A peine a-t-il mis un pied dans l'entreprise, que le voilà désormais chef. En mars 2022, Florian Huettl a commencé à travailler pour le groupe automobile Stellantis-Opel en tant que membre du conseil d'administration. Trois mois plus tard, il sera promu CEO d'une des filiales du groupe à Rüsselsheimm, en Allemagne.

Après un an d'activité, nous l'avons rencontré lors de la réunion annuelle des concessionnaires suisses à Martigny (VS).

Monsieur Huettl, qu'est-ce qui a changé chez Opel depuis 2017?
Depuis que nous sommes passés entre les mains des groupes PSA, puis Stellantis, nous nous sommes réorganisés. Nous sommes à nouveau rentables depuis 2018, nous avons ouvert de nouveaux marchés comme le Maroc et nous avons pris le virage de l'électrique.

Aujourd'hui, la gamme de véhicules utilitaires est entièrement électrique et nous proposerons 15 modèles électriques d'ici la fin de l'année. D'ici 2024, nous aurons un modèle électrique rechargeable dans chaque gamme de véhicules. Puis à partir de 2025, chaque nouveau modèle ne sera plus proposé qu'en version électrique rechargeable. A partir de 2028, nous ne vendrons plus que des véhicules 100% électriques en Europe.

Quels modèles Opel seront purement électriques?
Tous les modèles de notre offre. Nous avons arrêté l'Insignia parce qu'elle reposait encore sur une ancienne motorisation. Nous ressentions également une baisse de la demande des clients. C'est pourquoi nous travaillons désormais sur une nouvelle génération, 100% électrique. Et l'année prochaine, la production d'une nouvelle version du SUV électrique Grandland débutera à Eisenach, en Allemagne.

Et pour les plus petites voitures? C'est là qu'il y a le plus grand retard en matière de véhicules électriques...
Pas chez Opel. Nous avons du succès avec le SUV électrique Mokka et la Corsa. Le défi des petits modèles électriques, c'est surtout de les rendre abordables. Nous venons de lancer en Suisse le Rocks Electric, un véhicule électrique urbain pour les jeunes. Il est disponible à l'achat pour 9190 francs ou en leasing pour 99 francs par mois.

Consignes de l'exercice:
[a] Répondez à ces questions d'après l'entretien, une réponse par ligne :
(i) Depuis quelle année Opel est-il à nouveau rentable ?
(ii) Dans quelle ville la production de la nouvelle version du SUV électrique Grandland débutera-t-elle ?
(iii) Quel est le prix d'achat du Rocks Electric ?
[b] Dressez la liste de tous les modèles Opel cités par leur nom dans l'entretien.
Les entrées forment un matériau indépendant de l'entretien.

Données fournies:
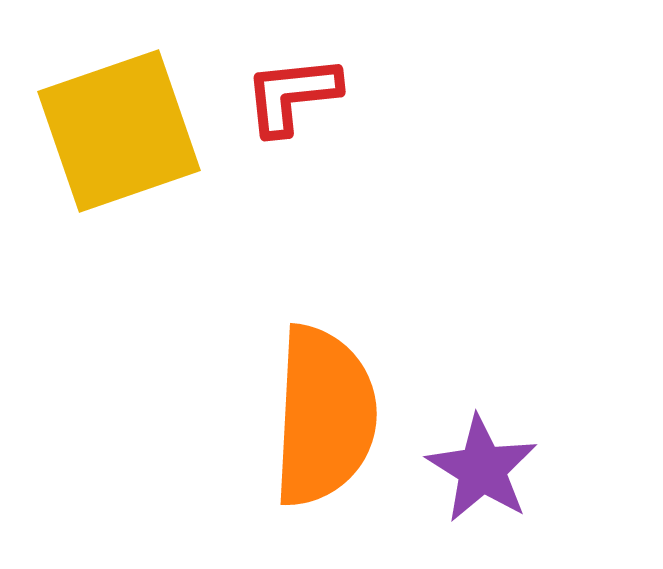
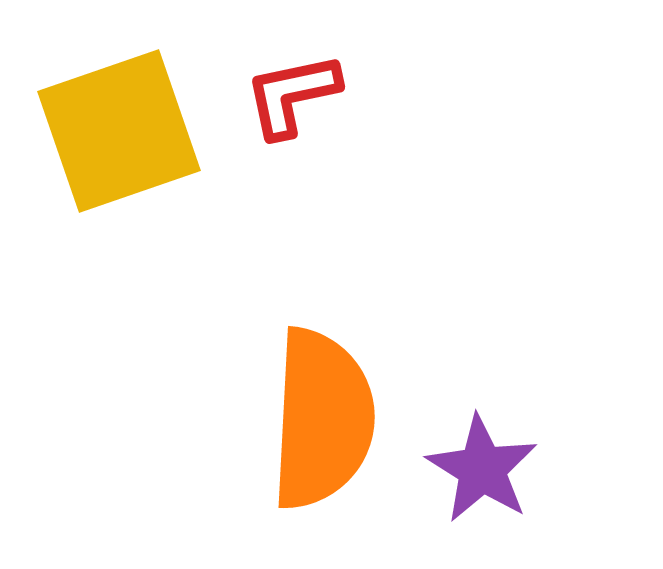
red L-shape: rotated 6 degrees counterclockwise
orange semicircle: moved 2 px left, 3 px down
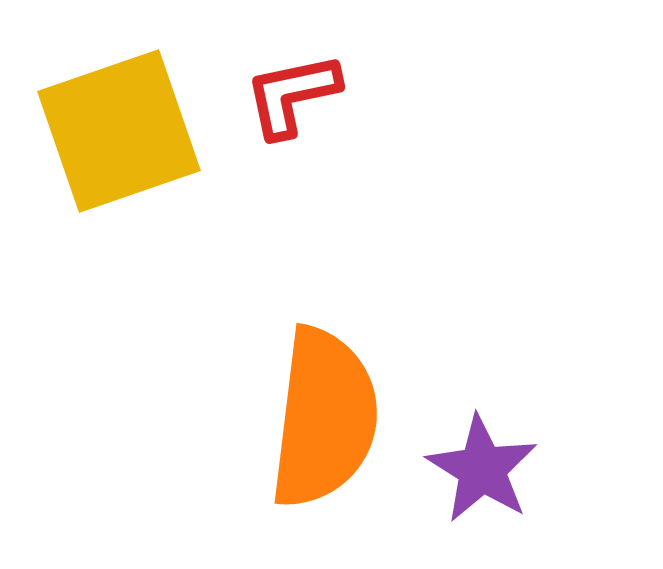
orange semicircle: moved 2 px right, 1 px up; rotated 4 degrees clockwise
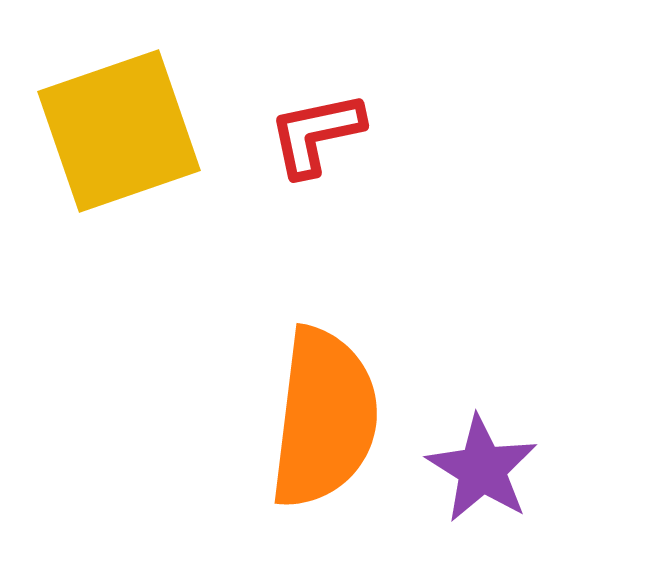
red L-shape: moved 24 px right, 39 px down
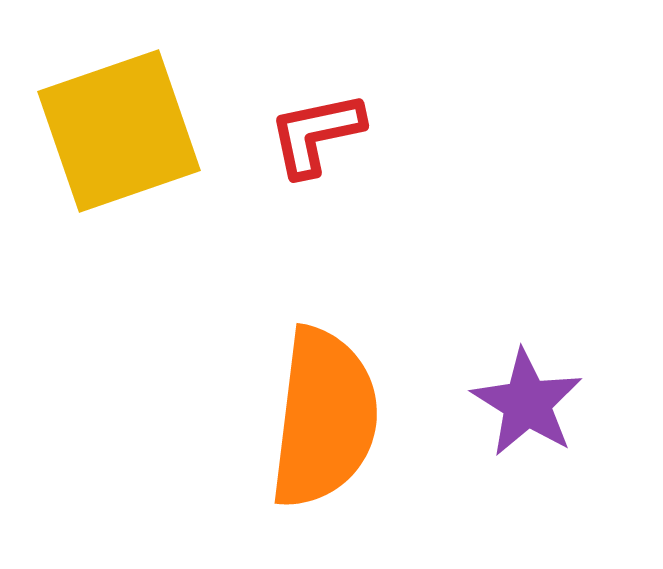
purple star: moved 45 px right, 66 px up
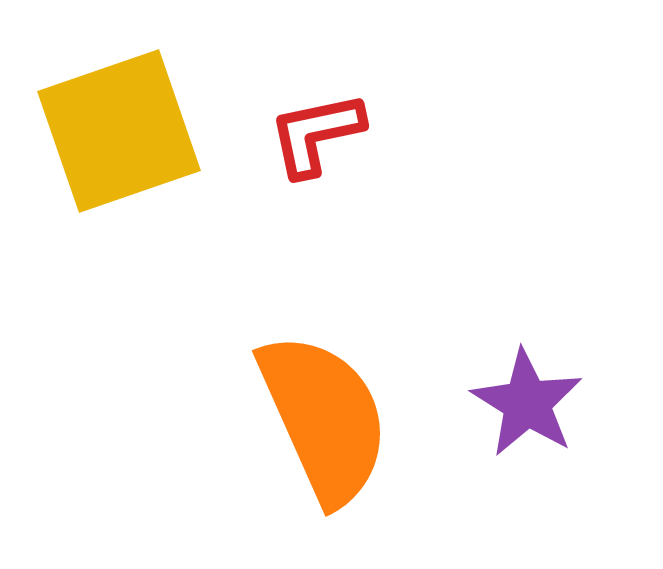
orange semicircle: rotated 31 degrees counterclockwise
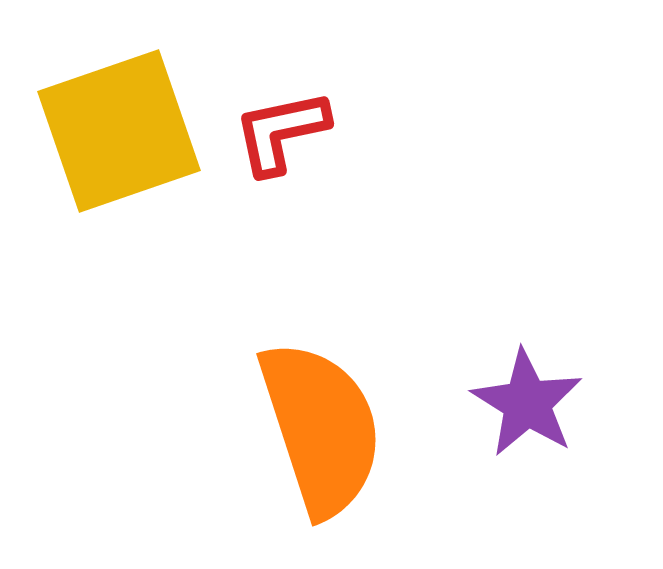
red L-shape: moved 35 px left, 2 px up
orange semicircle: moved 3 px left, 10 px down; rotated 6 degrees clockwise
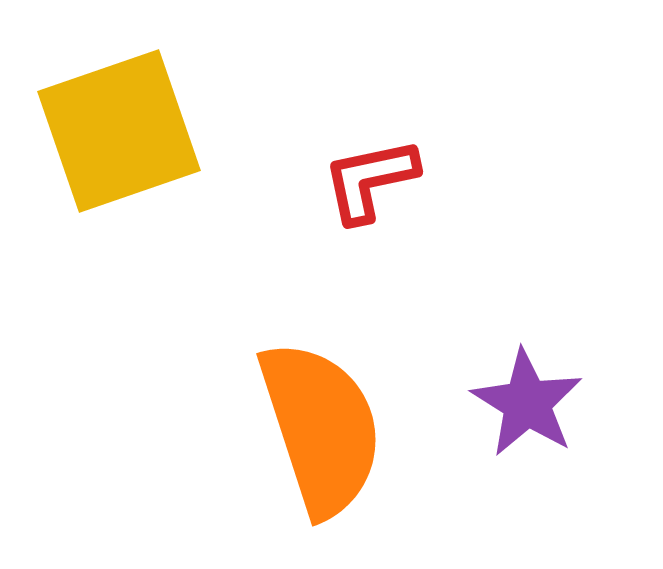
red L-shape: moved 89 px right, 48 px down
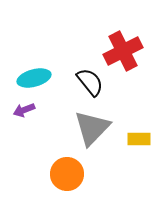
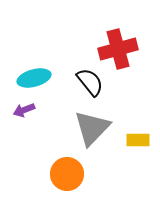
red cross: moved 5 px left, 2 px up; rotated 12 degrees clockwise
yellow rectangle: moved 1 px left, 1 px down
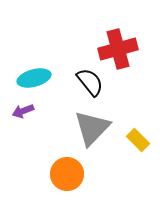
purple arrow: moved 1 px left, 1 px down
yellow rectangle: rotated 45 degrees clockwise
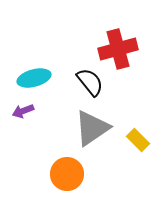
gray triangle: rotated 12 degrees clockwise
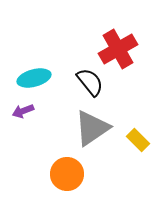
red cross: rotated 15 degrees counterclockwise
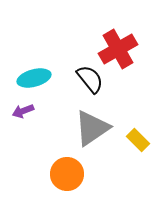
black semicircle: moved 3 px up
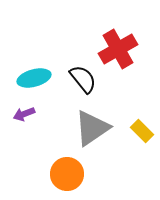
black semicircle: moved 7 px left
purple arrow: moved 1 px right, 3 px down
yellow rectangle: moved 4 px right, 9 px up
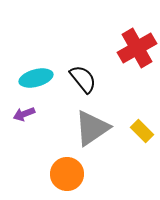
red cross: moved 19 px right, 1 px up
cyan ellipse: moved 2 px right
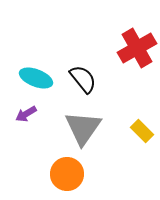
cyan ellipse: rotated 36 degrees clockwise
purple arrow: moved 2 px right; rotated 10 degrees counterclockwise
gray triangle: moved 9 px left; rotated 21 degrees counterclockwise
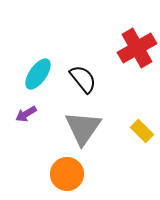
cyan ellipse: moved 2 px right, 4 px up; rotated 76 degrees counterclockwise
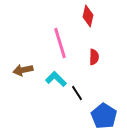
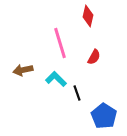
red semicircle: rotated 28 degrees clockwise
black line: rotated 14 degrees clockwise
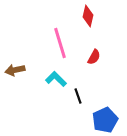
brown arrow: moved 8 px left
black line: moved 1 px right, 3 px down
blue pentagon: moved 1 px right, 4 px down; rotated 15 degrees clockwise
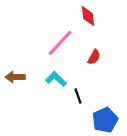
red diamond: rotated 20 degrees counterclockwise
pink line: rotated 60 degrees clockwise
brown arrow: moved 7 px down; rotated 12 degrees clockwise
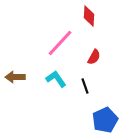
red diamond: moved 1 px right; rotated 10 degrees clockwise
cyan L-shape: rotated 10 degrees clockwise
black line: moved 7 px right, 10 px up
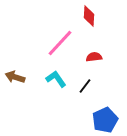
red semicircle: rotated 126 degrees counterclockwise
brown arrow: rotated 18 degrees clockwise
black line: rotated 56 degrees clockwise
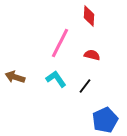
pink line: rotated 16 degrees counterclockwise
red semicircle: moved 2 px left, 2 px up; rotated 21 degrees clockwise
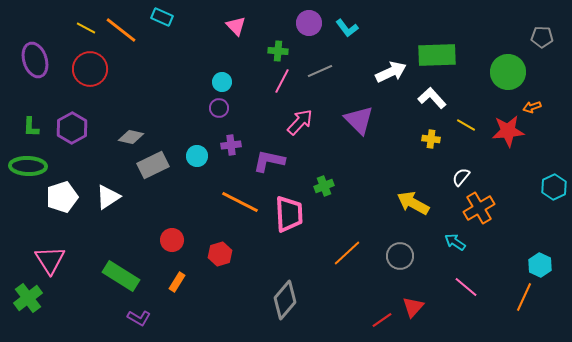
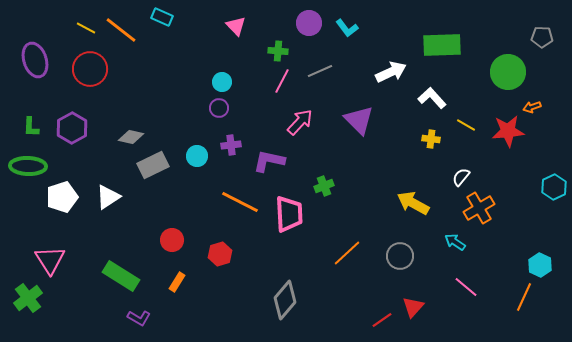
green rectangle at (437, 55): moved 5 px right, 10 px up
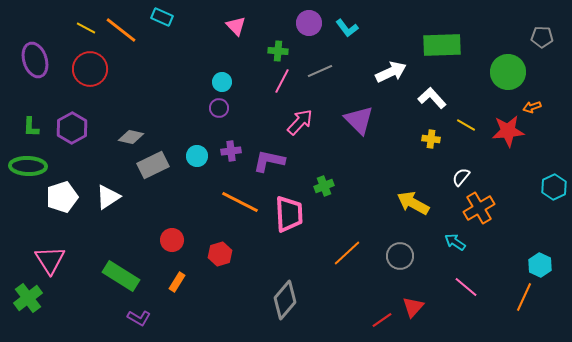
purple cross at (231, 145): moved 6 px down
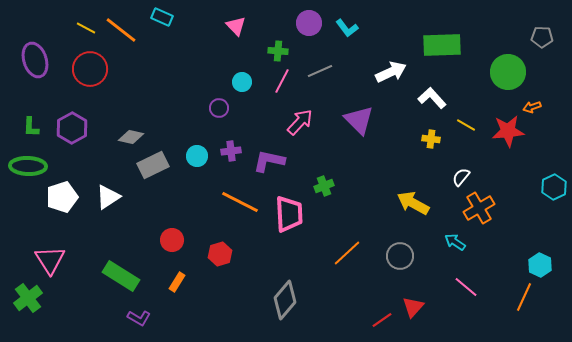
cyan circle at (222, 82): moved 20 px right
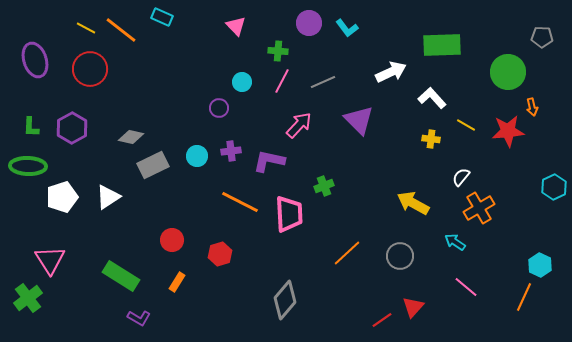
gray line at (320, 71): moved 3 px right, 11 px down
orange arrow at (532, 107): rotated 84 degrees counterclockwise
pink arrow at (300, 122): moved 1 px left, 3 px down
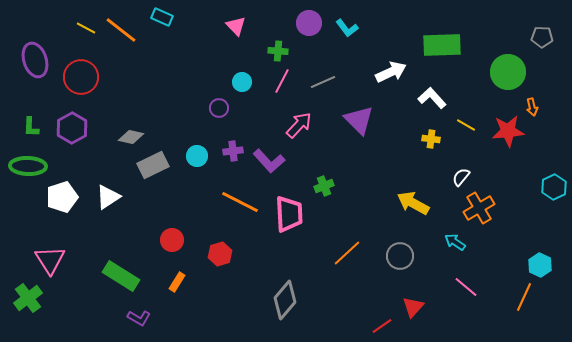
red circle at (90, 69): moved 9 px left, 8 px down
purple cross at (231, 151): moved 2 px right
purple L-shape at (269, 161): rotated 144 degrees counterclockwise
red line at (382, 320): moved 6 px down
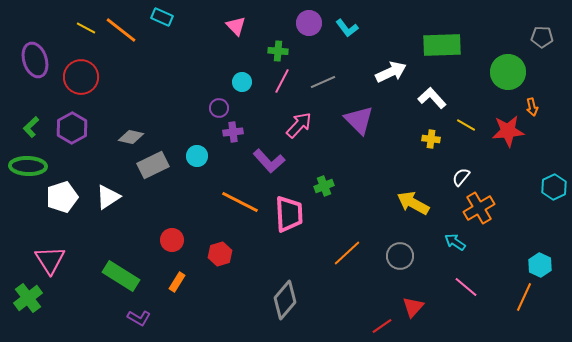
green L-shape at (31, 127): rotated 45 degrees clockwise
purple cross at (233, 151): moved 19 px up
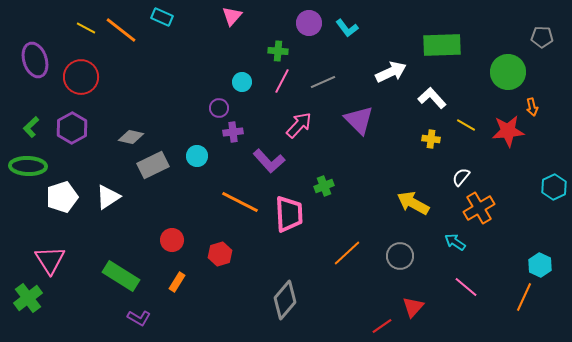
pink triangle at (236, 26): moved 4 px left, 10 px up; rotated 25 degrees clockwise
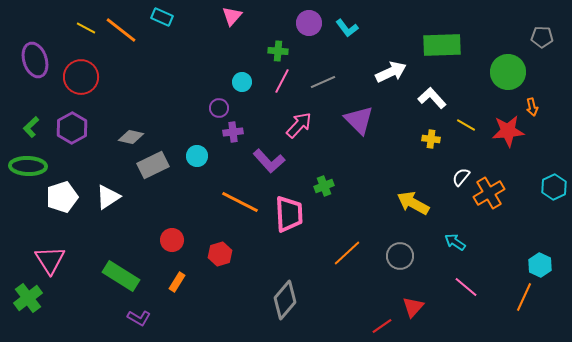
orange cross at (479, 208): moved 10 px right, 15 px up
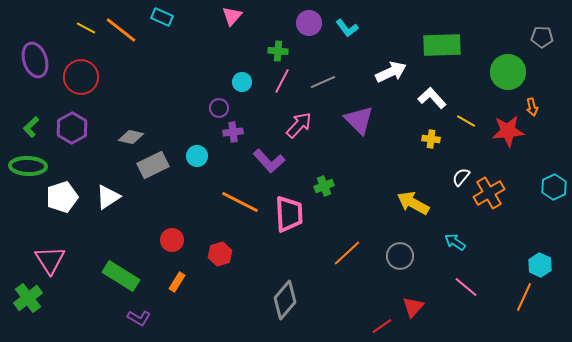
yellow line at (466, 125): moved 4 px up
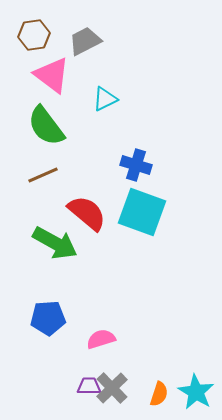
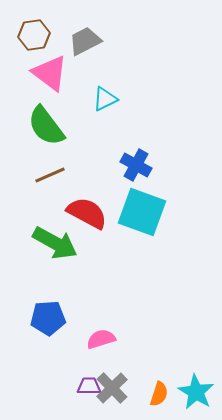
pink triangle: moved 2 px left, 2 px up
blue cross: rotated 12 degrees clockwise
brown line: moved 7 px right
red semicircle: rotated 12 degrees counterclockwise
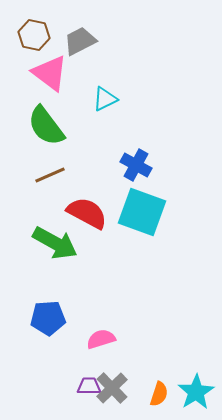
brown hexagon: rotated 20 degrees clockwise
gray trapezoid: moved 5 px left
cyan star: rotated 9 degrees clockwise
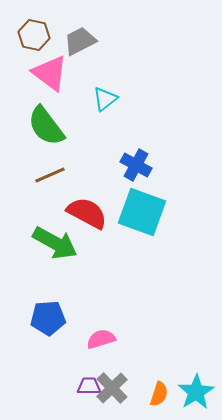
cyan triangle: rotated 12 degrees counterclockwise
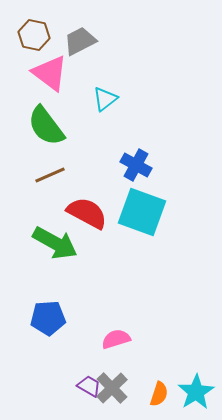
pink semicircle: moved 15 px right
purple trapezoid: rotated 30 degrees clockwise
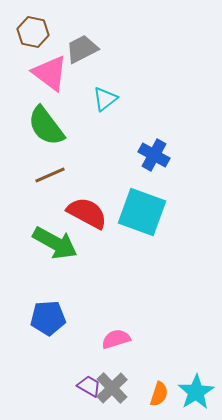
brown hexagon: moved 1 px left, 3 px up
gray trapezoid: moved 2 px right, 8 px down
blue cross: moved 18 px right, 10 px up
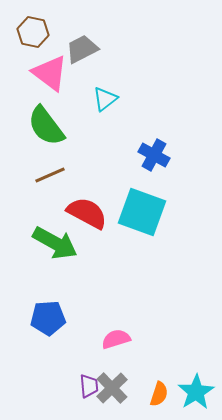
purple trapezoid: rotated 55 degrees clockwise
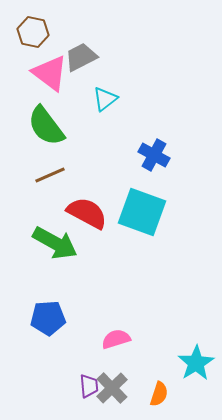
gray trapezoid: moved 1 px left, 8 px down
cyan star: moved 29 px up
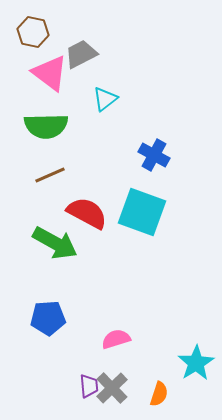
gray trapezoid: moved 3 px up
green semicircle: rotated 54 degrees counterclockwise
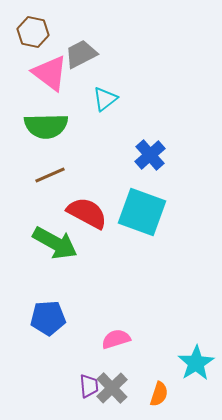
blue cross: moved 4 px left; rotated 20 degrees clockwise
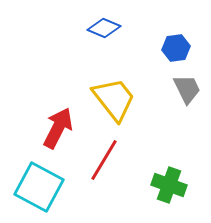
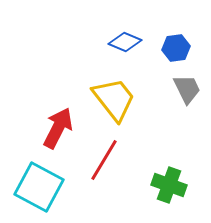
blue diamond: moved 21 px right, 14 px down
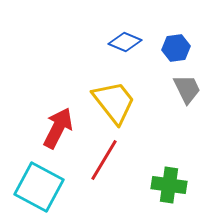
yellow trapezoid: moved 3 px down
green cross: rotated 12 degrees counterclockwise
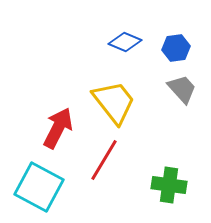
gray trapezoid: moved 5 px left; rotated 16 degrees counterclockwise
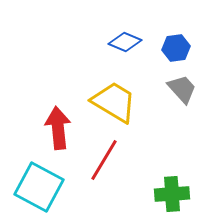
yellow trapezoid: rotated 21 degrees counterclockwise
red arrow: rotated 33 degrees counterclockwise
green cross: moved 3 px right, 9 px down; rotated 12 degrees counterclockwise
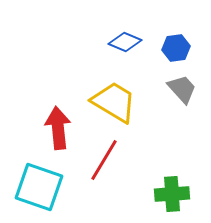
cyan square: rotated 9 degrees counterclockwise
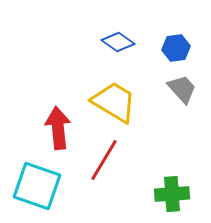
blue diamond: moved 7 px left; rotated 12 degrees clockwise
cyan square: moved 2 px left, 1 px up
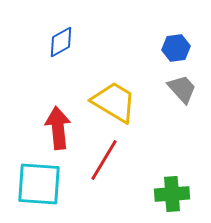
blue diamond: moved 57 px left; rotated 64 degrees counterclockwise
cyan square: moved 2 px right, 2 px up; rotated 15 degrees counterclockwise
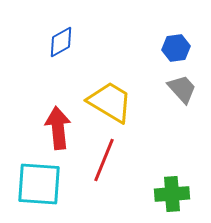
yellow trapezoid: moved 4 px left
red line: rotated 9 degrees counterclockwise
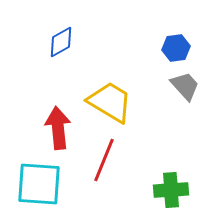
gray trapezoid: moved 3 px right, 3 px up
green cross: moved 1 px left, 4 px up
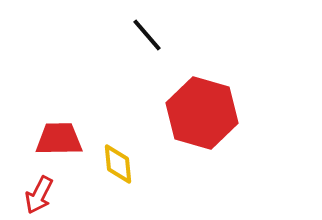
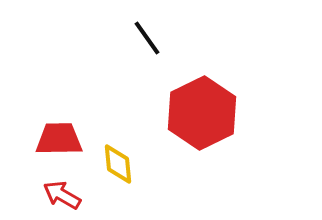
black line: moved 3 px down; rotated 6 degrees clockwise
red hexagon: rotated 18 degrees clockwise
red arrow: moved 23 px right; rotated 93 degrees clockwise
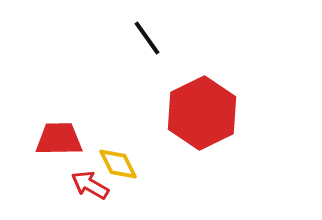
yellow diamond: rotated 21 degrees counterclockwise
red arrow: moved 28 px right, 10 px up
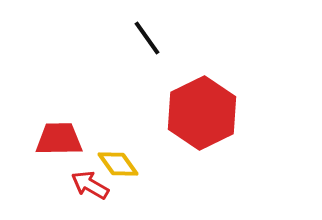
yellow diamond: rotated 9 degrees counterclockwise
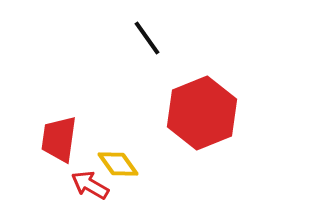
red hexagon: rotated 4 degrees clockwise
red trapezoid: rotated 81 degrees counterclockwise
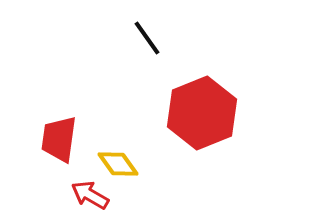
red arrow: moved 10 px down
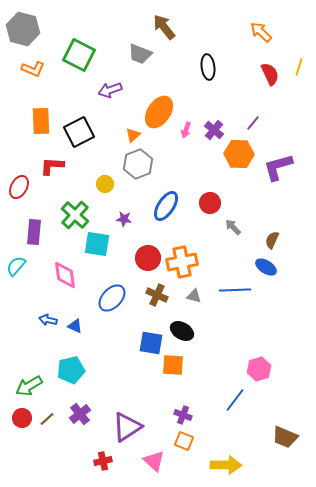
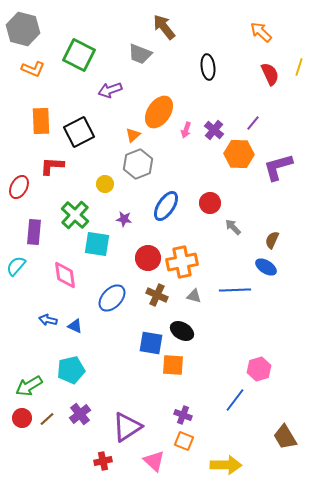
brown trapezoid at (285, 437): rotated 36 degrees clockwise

Corrigé des exercices:
[a]
(i) Depuis 2018.
(ii) À Eisenach, en Allemagne.
(iii) 9190 francs.

[b]
- Insignia
- Grandland
- Mokka
- Corsa
- Rocks Electric